KABUL, December 1 (RIA Novosti) - Around 60 militants belonging to the radical Islamic Taliban movement have been killed in Afghanistan in the past 24 hours, a spokesman for the country's Defense Ministry said on Monday.

The spokesman said that 33 militants were killed in the southern Helmand province, and that others were eliminated in military operations in the eastern provinces of Kandahar and Farah, as well as the western Ghazni province. In addition, 17 militants were arrested in the eastern province of Pactiv.

An Islamic Party of Afghanistan warlord who may have be responsible for an attack which left 10 French soldiers dead in August was also killed in an operation in the Sarobi district about 50 kilometers (30 miles) east of the capital Kabul.

Three civilians were killed and six injured in an attack by a suicide bomber on a German embassy convoy in the Afghani capital on Sunday. The embassy staff were travelling in an armored vehicle and escaped without injury.

Taliban militants attacked on Sunday an ISAF convoy in the central Wardak province, but no casualties among foreign troops have been reported.

An ISAF military base near the city of Meydan Shahr in the same province also came under rocket fire. Again, no casualties have been reported.

- _STUDY MATERIAL_:
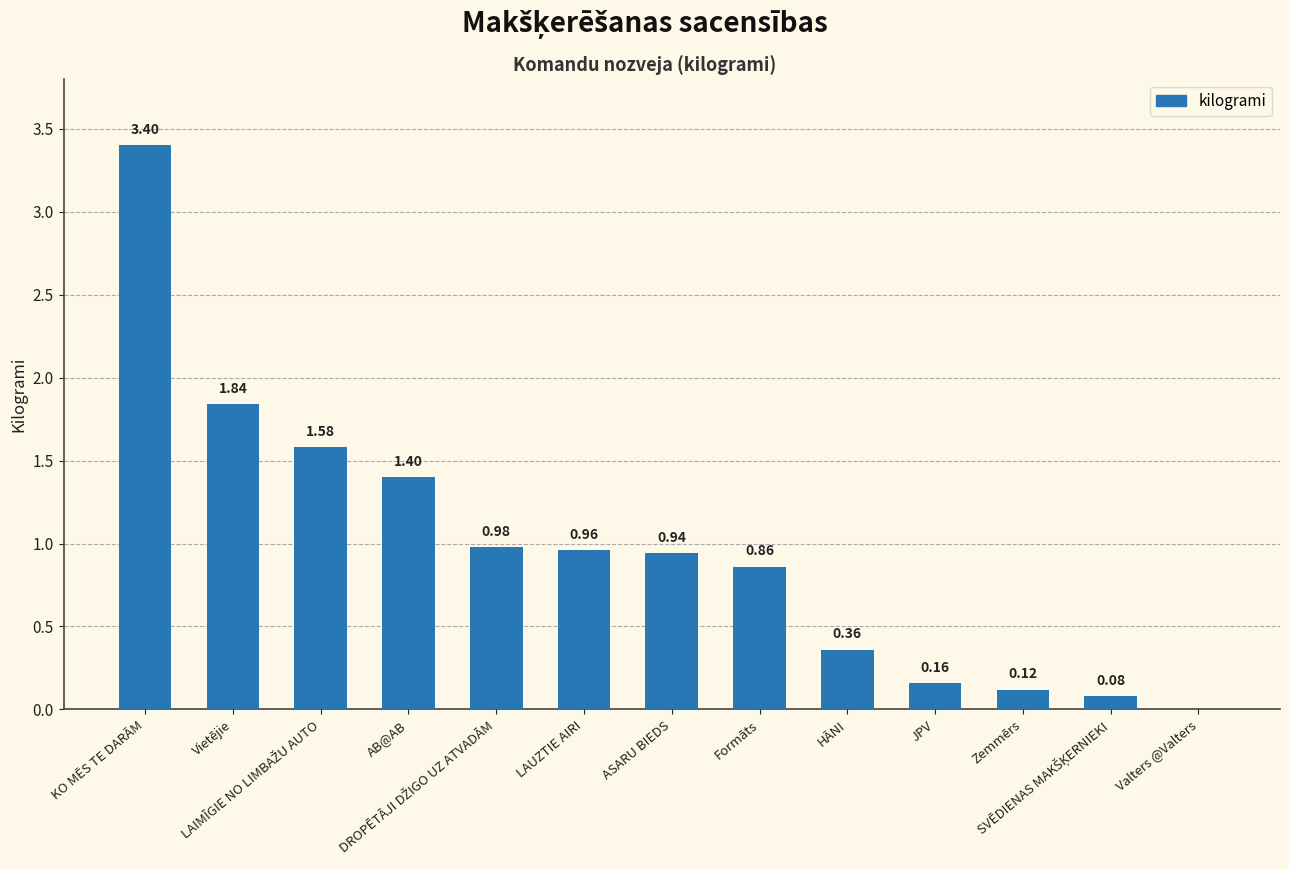

What is the sum of all values?

12.7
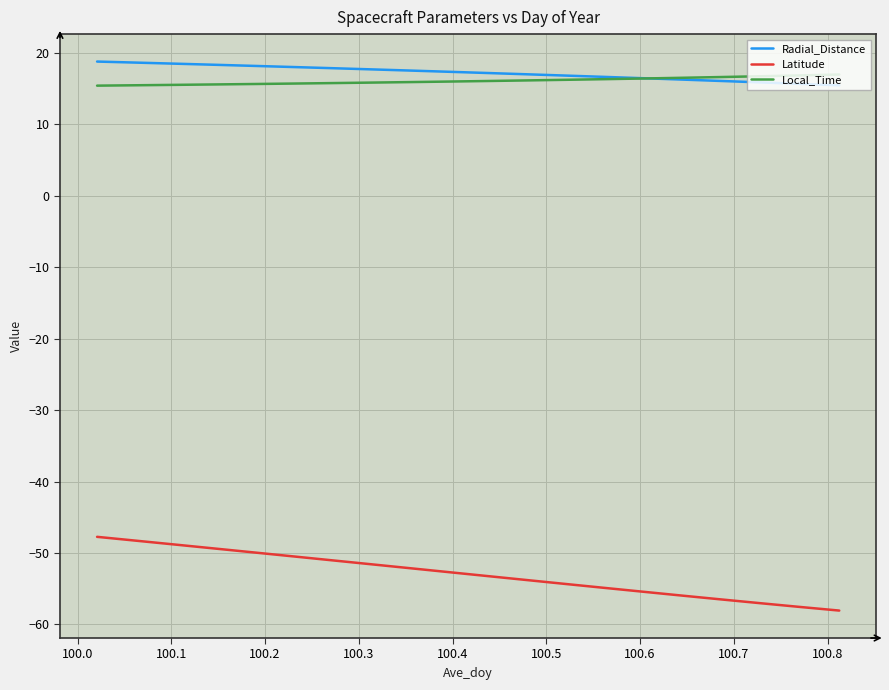

Which series has the largest range (max minus min)?

Latitude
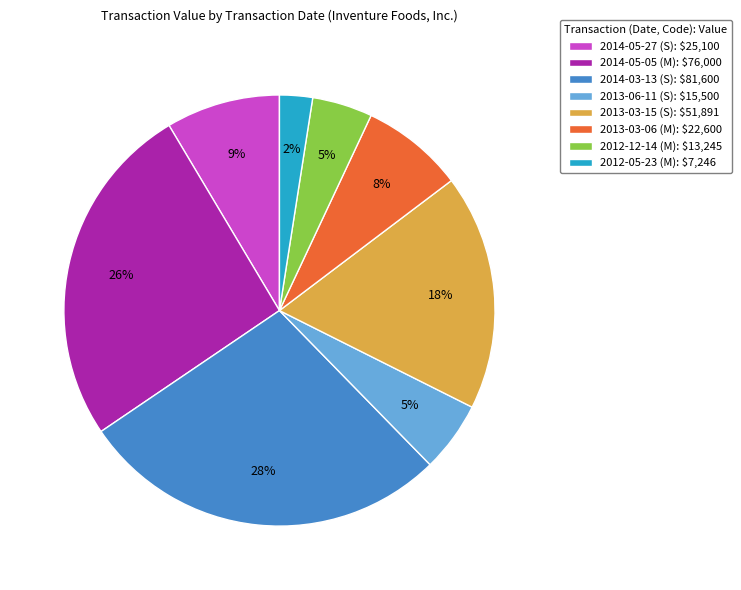

To the nearest percent, what is the average slice percentage?

12%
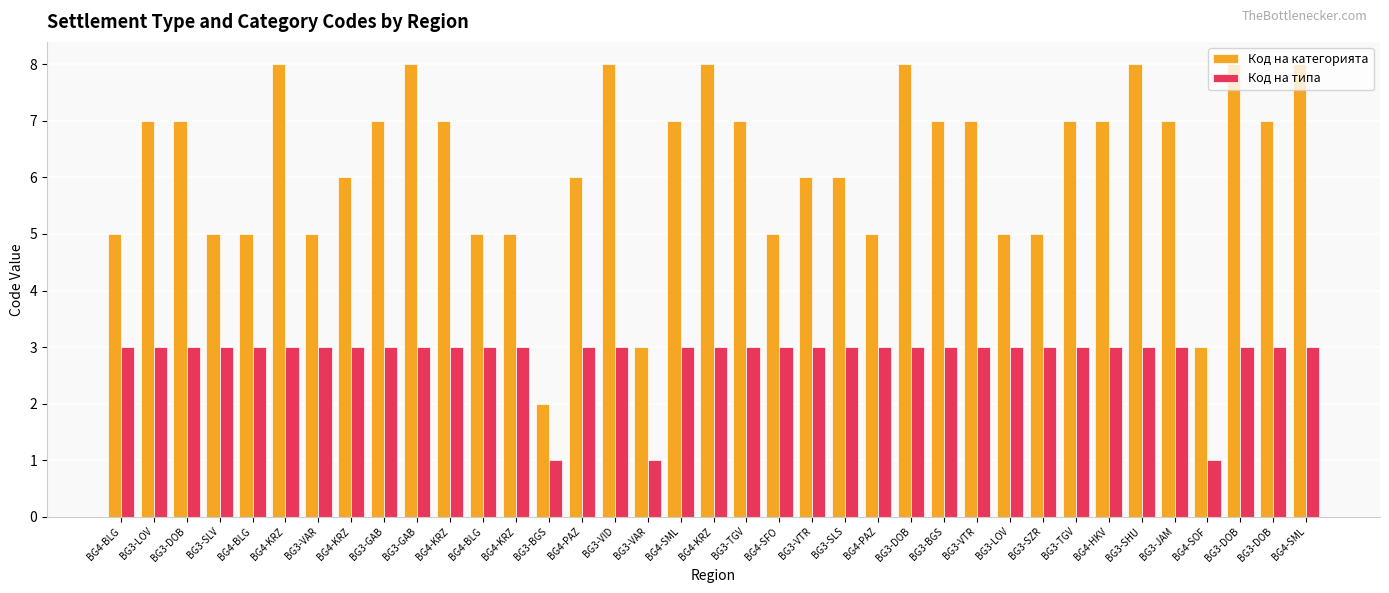

At how many categories does at least one series exceed 5?

24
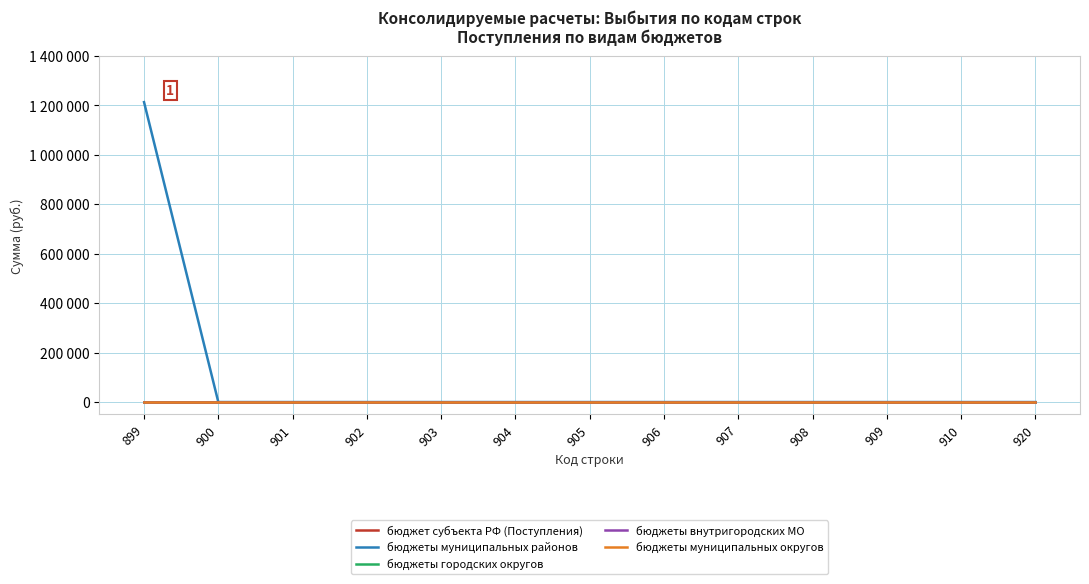

Does the chart have visible grid lines?

Yes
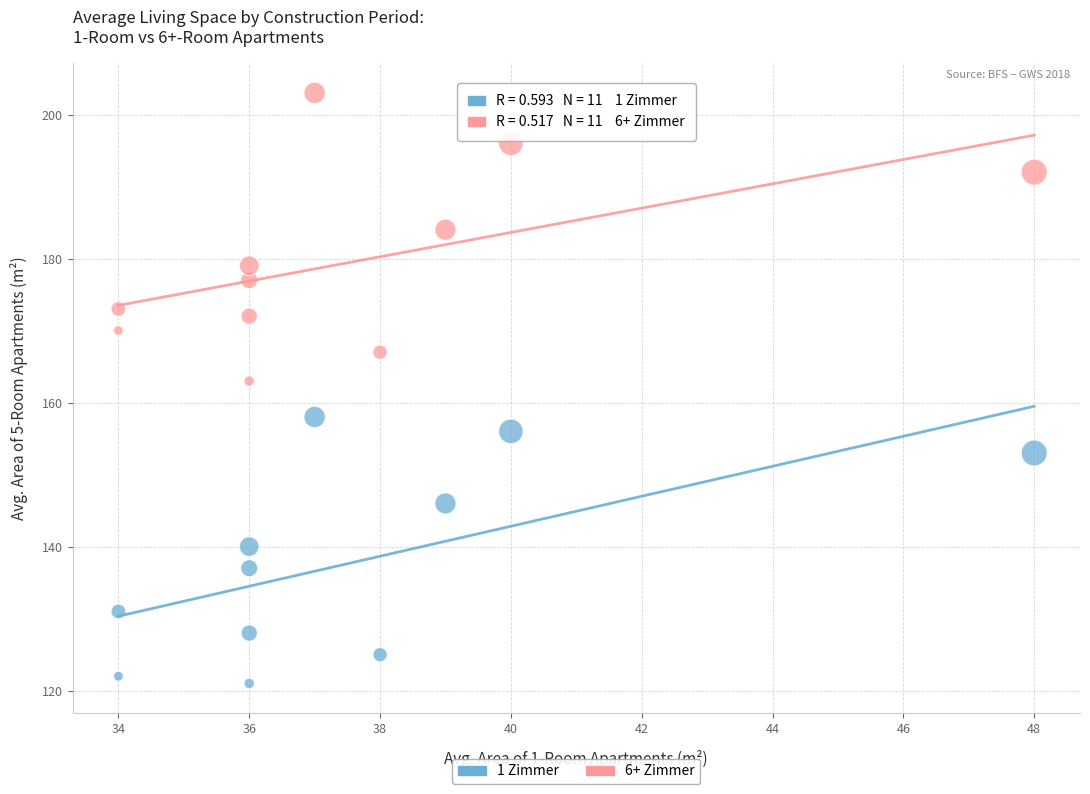

In the 6+ Zimmer series, what Y value is closest to 183?

184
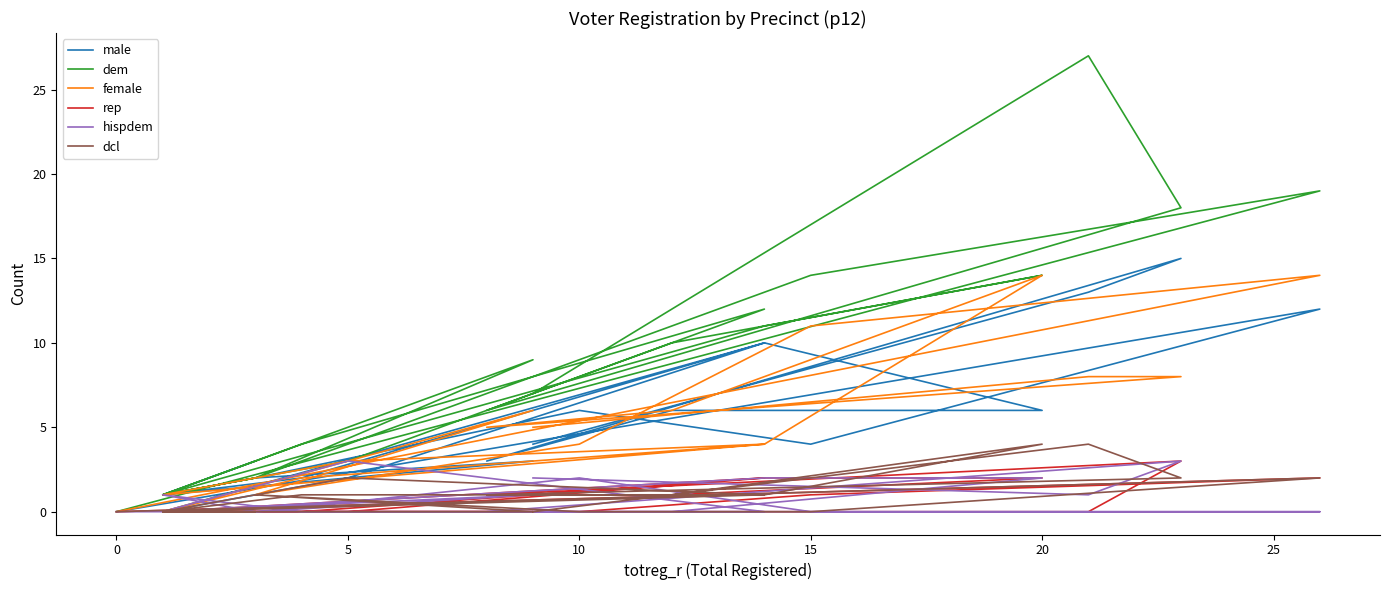

True or false: female and rep cross at least once.

False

- _INSTRUCTION_:
Pick up the news report on Taliban casualties in Afghanistan after its final sentence and continue it. These records were taken from a separate source.

- _OUTPUT OF THE EXERCISE_:
This year has seen the worst rise in violence in Afghanistan since a U.S.-led international force overthrew the hard-line Islamic Taliban movement in 2001. U.S. president-elect Barack Obama has pledged to boost the U.S. troop presence in the war-ravaged country, and has also said he will order a step up of attacks on militants on the Pakistan-Afghanistan border, including raids into Pakistan.

" If the United States has Al Qaeda, bin Laden, top-level lieutenants in our sights," said Obama during a presidential debate, "and Pakistan is unable or unwilling to act, then we should take them out."

His comments followed a speech in August, 2007 during which he said that the U.S. under his presidency "would send troops into Pakistan to hunt down terrorists even without local permission if warranted."